Page images and extracted text
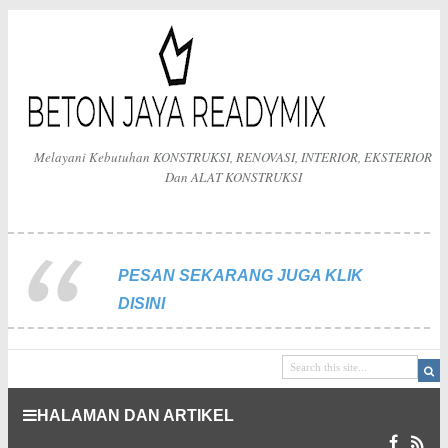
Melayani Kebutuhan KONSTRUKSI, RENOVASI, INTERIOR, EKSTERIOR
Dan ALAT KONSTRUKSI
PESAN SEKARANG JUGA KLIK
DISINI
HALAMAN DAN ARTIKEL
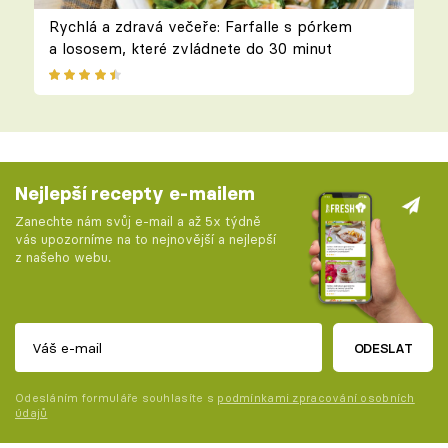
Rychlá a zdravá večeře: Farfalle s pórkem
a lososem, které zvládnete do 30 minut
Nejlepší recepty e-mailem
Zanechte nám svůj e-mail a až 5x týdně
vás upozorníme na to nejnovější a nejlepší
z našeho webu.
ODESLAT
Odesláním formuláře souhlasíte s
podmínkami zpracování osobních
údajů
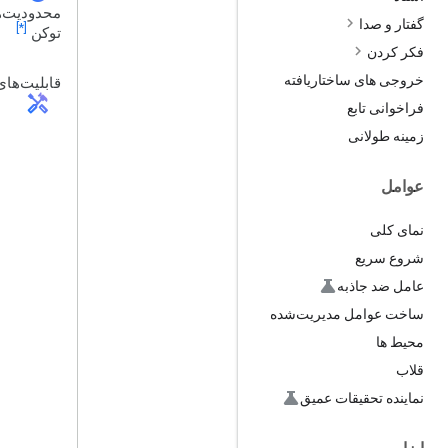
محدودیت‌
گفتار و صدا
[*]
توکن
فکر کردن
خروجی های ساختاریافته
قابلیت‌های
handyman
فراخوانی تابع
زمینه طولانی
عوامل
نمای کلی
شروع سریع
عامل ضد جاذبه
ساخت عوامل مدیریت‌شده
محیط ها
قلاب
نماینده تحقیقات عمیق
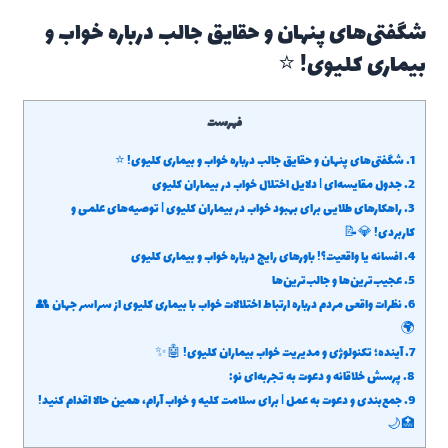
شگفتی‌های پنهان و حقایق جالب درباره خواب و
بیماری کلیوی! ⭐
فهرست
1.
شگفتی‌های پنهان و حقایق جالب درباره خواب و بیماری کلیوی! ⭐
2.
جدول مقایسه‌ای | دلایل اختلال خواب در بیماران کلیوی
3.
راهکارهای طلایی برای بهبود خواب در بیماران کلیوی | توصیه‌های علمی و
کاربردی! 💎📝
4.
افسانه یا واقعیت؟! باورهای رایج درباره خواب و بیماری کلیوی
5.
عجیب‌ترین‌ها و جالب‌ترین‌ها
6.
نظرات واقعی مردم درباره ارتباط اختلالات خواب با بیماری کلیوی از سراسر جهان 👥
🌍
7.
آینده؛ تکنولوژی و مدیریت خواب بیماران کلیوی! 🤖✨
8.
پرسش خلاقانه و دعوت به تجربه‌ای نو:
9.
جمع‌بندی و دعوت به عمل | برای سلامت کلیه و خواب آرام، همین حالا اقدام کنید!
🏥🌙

---

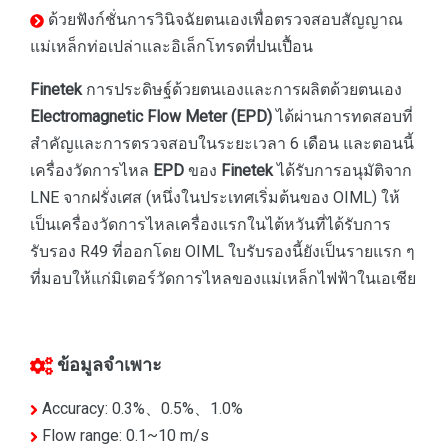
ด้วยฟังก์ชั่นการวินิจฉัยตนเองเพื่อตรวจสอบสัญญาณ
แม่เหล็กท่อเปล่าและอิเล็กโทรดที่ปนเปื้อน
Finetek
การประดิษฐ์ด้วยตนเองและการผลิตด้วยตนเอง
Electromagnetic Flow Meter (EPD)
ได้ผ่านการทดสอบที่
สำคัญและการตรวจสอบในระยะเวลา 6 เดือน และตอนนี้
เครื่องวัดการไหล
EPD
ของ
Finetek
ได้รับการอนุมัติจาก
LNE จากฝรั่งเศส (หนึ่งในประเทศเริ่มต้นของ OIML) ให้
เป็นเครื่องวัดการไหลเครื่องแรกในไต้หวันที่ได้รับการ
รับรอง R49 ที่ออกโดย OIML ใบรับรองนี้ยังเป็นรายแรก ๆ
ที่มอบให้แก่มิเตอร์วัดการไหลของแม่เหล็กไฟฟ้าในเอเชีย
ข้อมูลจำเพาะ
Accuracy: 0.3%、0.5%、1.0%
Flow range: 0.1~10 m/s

### WHAT IS BEING ASKED
Update everything from "Rychlá a zdravá večeře: Farfalle s pórkem" down to "نماینده تحقیقات عمیق" by replacing "handyman" with "helper" and keeping all other text the same. Give only those lines, and leave the pictures out.

### RESPONSE TO THE TASK
Rychlá a zdravá večeře: Farfalle s pórkem
a lososem, které zvládnete do 30 minut
Nejlepší recepty e-mailem
Zanechte nám svůj e-mail a až 5x týdně
vás upozorníme na to nejnovější a nejlepší
z našeho webu.
ODESLAT
Odesláním formuláře souhlasíte s
podmínkami zpracování osobních
údajů
محدودیت‌
گفتار و صدا
[*]
توکن
فکر کردن
خروجی های ساختاریافته
قابلیت‌های
helper
فراخوانی تابع
زمینه طولانی
عوامل
نمای کلی
شروع سریع
عامل ضد جاذبه
ساخت عوامل مدیریت‌شده
محیط ها
قلاب
نماینده تحقیقات عمیق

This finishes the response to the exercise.